Another passenger-side issue I noticed was that, if you do place a younger child (say, around 7) in the front seat, they’re in for a really boring ride, as their view will be limited to the glove compartment and door. Like I said, the seats are very, very low.

Storage inside the 370Z is extremely limited. I did find some joy in a tiny cubby over the radio controls, though, and if you absolutely had to hit the grocery store in the Z, there’s room for a few bags in the cargo area. The front passenger seat could handle the overflow.

IT’S THE LITTLE THINGS THAT COUNT

Storage Compartments (Puny, Fair, Ample, Galore): Fair

Cargo/Trunk Space (Puny, Fair, Ample, Galore): Puny

Safety

While no crash-test ratings are available, I was surprised by the laundry list of safety features the 370Z comes with; antilock brakes, traction control and an electronic stability system are all standard. Side-impact and side curtain airbags are also standard.
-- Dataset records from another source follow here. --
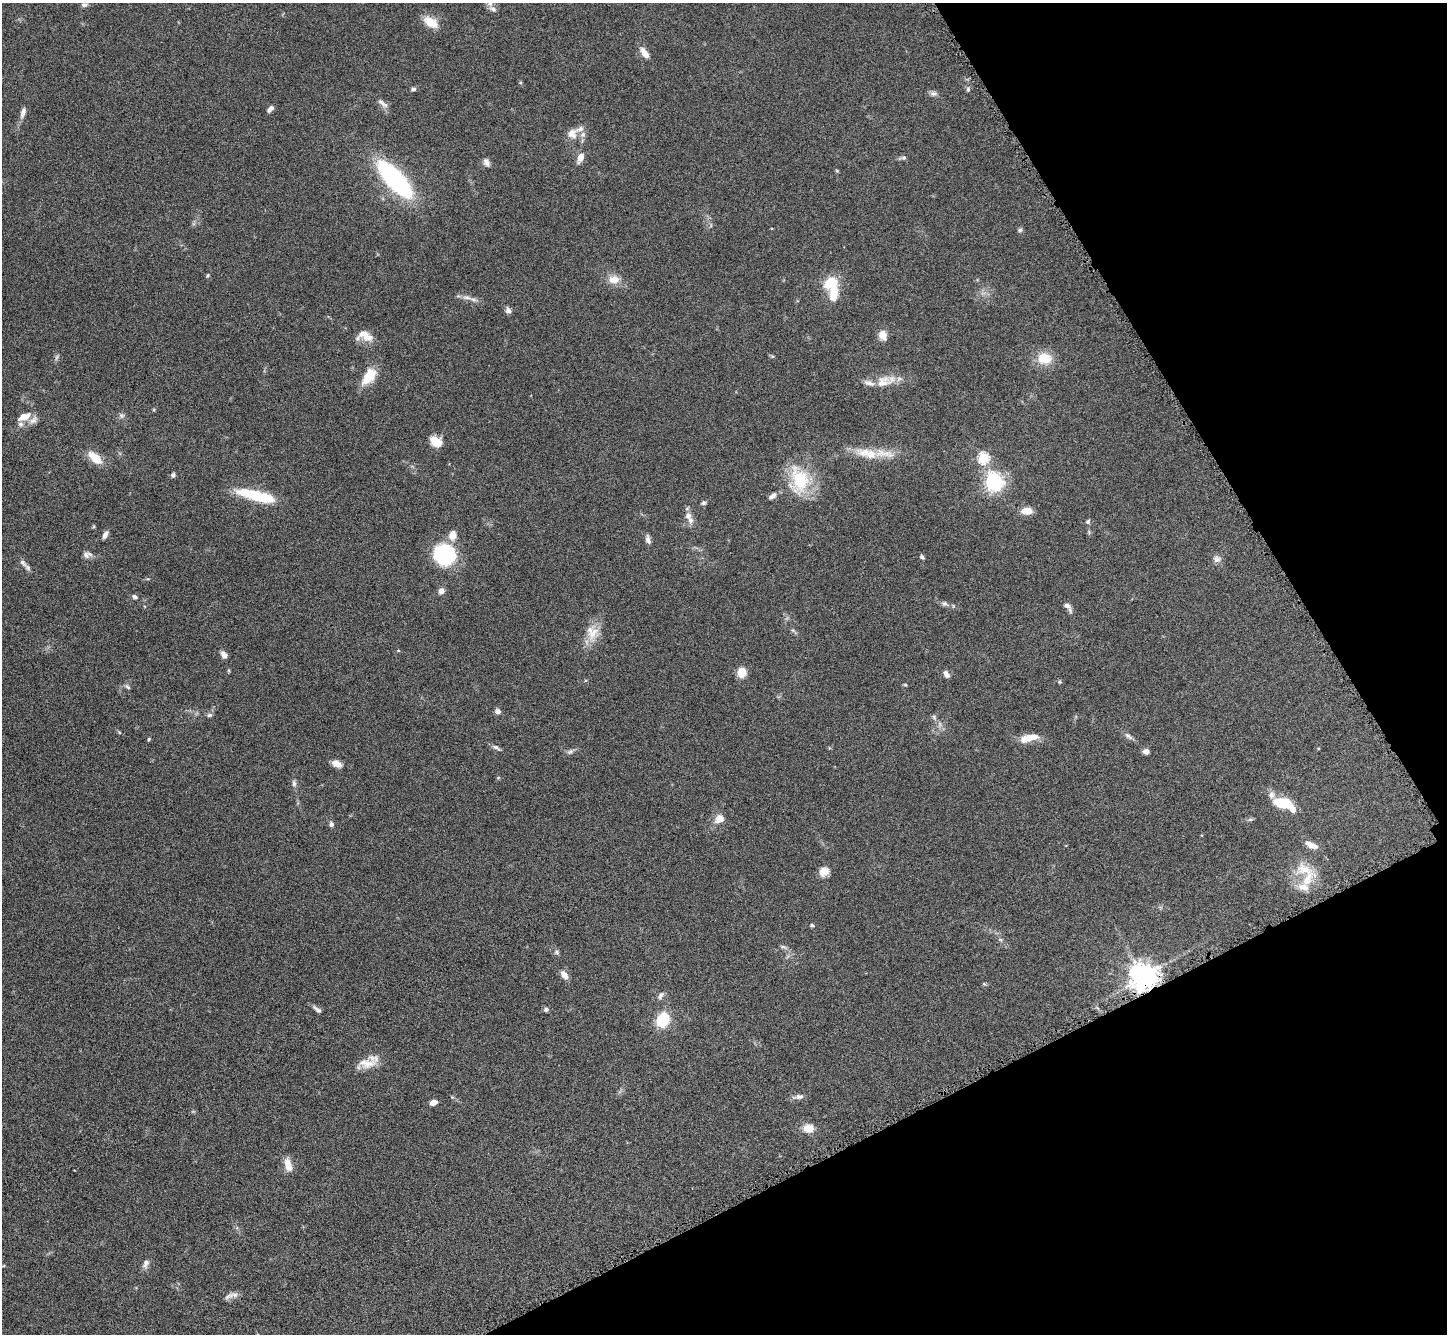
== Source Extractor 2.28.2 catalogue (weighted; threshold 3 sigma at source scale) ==
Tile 12 of 4 x 4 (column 4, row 3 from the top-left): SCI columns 4350-5794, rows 1634-2965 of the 5805 x 5795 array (HDU 1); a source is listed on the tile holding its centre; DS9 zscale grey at full resolution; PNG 1449 x 1336 px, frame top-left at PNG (2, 3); no overlay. Shown black and unused: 24% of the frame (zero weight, under 8 of 16 exposures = <1% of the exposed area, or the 3 px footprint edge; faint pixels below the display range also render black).
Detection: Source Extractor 2.28.2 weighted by HDU 2 'WHT'; one run over the whole footprint, this tile lists its part. Background 0.0645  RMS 0.003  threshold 0.0124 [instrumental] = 3 sigma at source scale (4.09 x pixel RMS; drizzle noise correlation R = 1.36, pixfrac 0.8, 0.05/0.05 arcsec/px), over >= 5 px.
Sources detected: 114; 1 inside a brighter object's white glare — not listed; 14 inside a brighter listed object's ellipse — not listed separately; the other 99 listed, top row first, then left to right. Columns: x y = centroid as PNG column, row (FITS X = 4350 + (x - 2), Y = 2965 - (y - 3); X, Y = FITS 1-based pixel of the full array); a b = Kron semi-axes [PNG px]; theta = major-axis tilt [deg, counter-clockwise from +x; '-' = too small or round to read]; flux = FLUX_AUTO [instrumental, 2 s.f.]
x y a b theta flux
84 5 7 5 5 0.69
493 9 10 6 -26 1
431 22 16 10 -31 4.5
645 53 11 6 -54 2.7
413 89 6 5 - 0.64
968 89 6 5 - 0.53
933 94 10 7 -13 0.89
383 103 18 6 -37 1.3
270 109 9 5 47 1
23 112 15 6 73 1.4
572 133 14 13 - 2.8
580 158 11 7 68 2.2
904 158 7 6 - 0.62
486 162 11 7 -57 1.1
837 171 6 3 -19 0.27
395 179 37 12 -47 58
1020 230 6 5 - 0.54
208 275 5 3 - 0.3
614 279 15 11 6 3
831 282 13 10 38 7.3
467 297 14 6 -8 1.5
508 310 7 6 - 1.1
883 335 11 8 -69 2.6
367 337 16 11 -10 3
772 356 5 4 - 0.36
56 358 9 4 71 0.53
1044 358 9 8 - 8.9
369 376 23 12 53 5.6
882 382 23 15 18 4.8
122 415 7 4 18 0.56
24 417 14 7 25 3.3
33 420 14 8 47 1.6
436 441 14 11 -34 3.3
884 454 34 10 -7 5.3
95 458 19 10 -41 4.4
983 458 5 5 - 24
173 475 6 5 - 0.62
799 480 35 23 -82 14
994 482 7 7 - 92
256 495 39 9 -14 13
773 496 10 6 40 1.1
703 503 6 5 - 0.6
1027 511 12 7 2 3.2
690 520 12 8 -77 1.4
1088 522 6 6 - 0.56
105 535 9 5 64 1.1
648 540 11 6 -76 1.1
444 554 23 21 -51 20
86 555 10 8 -54 1.1
922 557 6 4 -45 0.57
1217 559 11 9 -8 1.2
23 563 11 6 -45 0.95
441 591 6 6 - 1.6
135 597 6 5 - 0.73
945 604 9 6 -22 0.93
1068 607 15 6 -53 1.3
593 633 25 11 55 4.5
224 655 9 6 -56 1.4
742 672 9 8 - 4.1
946 674 9 6 -55 1.1
1060 682 5 4 - 0.36
905 685 5 4 - 0.31
128 687 8 5 -29 0.56
498 711 7 6 - 0.95
209 715 7 5 16 0.62
934 717 7 4 -47 0.54
1128 736 14 6 -41 1
1029 738 24 8 14 4
149 739 4 4 - 0.3
496 747 12 5 -33 0.82
1318 748 4 2 - 0.22
1146 751 7 6 - 1.2
570 752 9 6 36 0.78
337 764 12 7 -24 1.9
294 783 9 5 -83 0.8
1284 803 21 10 -11 8
719 819 12 9 33 2.5
1250 819 6 4 1 0.48
331 824 7 5 -82 0.71
1311 845 16 6 -24 2.4
1304 869 27 16 -14 5.9
824 872 13 10 41 2.3
1303 887 16 10 -15 2.8
812 925 4 4 - 0.5
783 947 10 4 -22 0.61
557 952 7 5 -24 0.55
564 975 11 7 -51 1.9
1143 977 8 8 - 400
661 995 11 6 54 0.94
546 1009 6 5 - 0.72
317 1010 13 5 -37 1
663 1020 12 9 57 11
367 1063 27 12 4 4.2
799 1097 11 7 2 1.1
434 1102 7 5 20 1.9
809 1128 12 9 -8 3.3
288 1165 17 8 -76 2.8
146 1263 12 7 69 1.3
229 1296 16 6 27 1.4
Overlapping masked pixels (flux is a lower limit): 1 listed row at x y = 1143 977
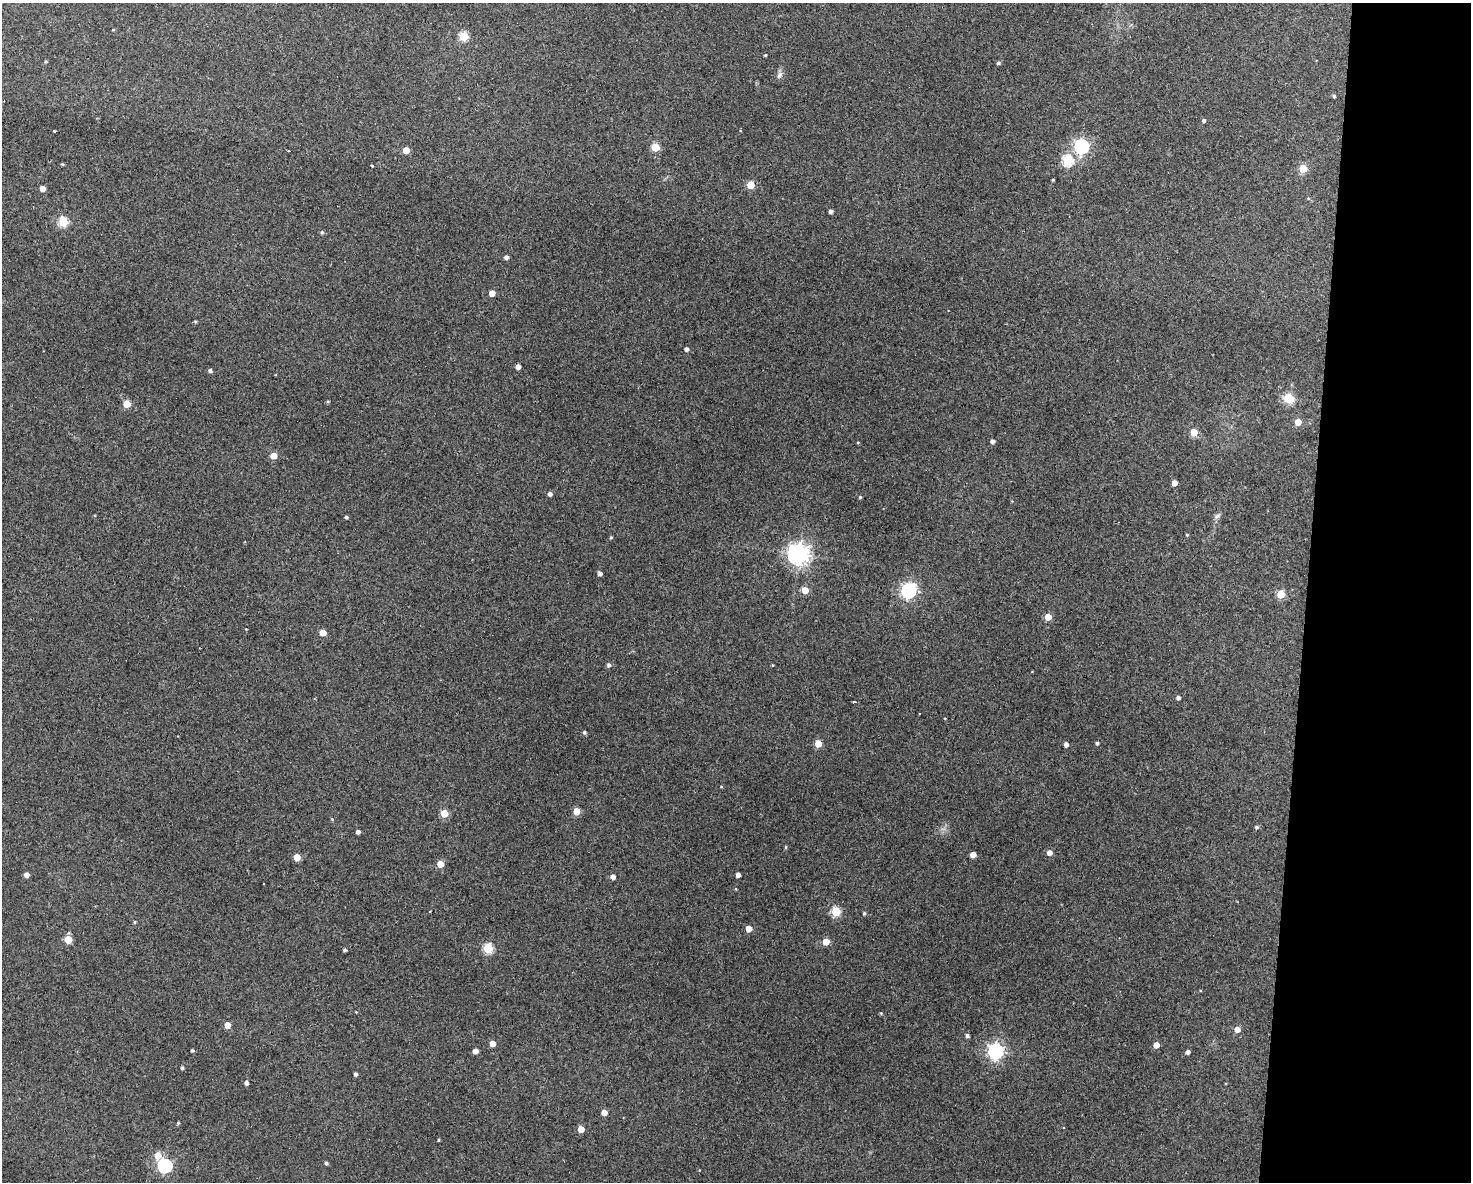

The main safety issue moms should know about the 370Z is that it’s an absolute no-no for rear-facing infant seats and small children. Why? Because it doesn’t have a manual “off” switch for the passenger’s side airbag. Without that switch, you cannot put a rear-facing infant seat in the passenger seat, so there’s no Latch connector to do so. Even though the 370Z has built-in sensors to detect a child-safety seat, safety engineers at Nissan say rear-facing infant seats should never be placed in two-seat vehicles like the Z – and really, children under 12 shouldn’t ride in the front seat of any vehicle. Sorry gals, this car should be reserved for date-nights only.

FAMILY LIFESTAGE

In Diapers: No rear seat for installing child-safety seats.

In School: No rear seat and poor visibility from the front passenger seat make this a no-go for older, school-aged kids.

Teens: Only as a passenger from time to time, but there’s too much under the hood for a new driver.